Covid-19 still causing 1,000 deaths a week in Europe, WHO warns

The global health body on May 5 announced that the Covid-19 pandemic was no longer deemed a “global health emergency.”

“Whilst it may not be a global public health emergency, however, Covid-19 has not gone away,” WHO Regional Director for Europe Hans Kluge told reporters.

The WHO’s European region comprises 53 countries, including several in central Asia.

“Close to 1,000 new Covid-19 deaths continue to occur across the region every week, and this is an underestimate due to a drop in countries regularly reporting Covid-19 deaths to WHO,” Kluge added, and urged authorities to ensure vaccination coverage of at least 70 percent for vulnerable groups.

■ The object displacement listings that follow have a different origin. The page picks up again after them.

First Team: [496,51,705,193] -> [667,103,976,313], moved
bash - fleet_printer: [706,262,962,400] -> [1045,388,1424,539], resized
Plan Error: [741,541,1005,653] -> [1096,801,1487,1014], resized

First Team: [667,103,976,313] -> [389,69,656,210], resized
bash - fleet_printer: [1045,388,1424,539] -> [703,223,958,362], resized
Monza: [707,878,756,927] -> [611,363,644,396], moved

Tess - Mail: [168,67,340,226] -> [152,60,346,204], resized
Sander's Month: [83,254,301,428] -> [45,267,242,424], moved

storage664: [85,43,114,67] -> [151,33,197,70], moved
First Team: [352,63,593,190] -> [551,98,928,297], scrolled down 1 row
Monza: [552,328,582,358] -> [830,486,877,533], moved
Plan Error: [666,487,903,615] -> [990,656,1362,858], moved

Kluge also said estimates showed that one in 30, or some 36 million people, in the region had experienced so called “long Covid” in the last three years, which “remains a complex condition we still know very little about.”

“Unless we develop comprehensive diagnostics and treatment for long Covid, we will never truly recover from the pandemic,” Kluge said, encouraging more research in the area which he called an under-recognised condition.

Most countries in Europe have dropped all Covid safety restrictions but some face mask rules remain in place in certain countries in places like hospitals.

Although Spain announced this week that face masks will no longer be required in certain healthcare settings, including hospitals and pharmacies, with a couple of exceptions.

Sweden will from July 1st remove some of its remaining Covid recommendations for the public, including advice to stay home and avoid close contact with others if you’re ill or have Covid symptoms.

The health body also urged vigilance in the face of a resurgence of mpox, having recorded 22 new cases across the region in May, and the health impact of heat waves.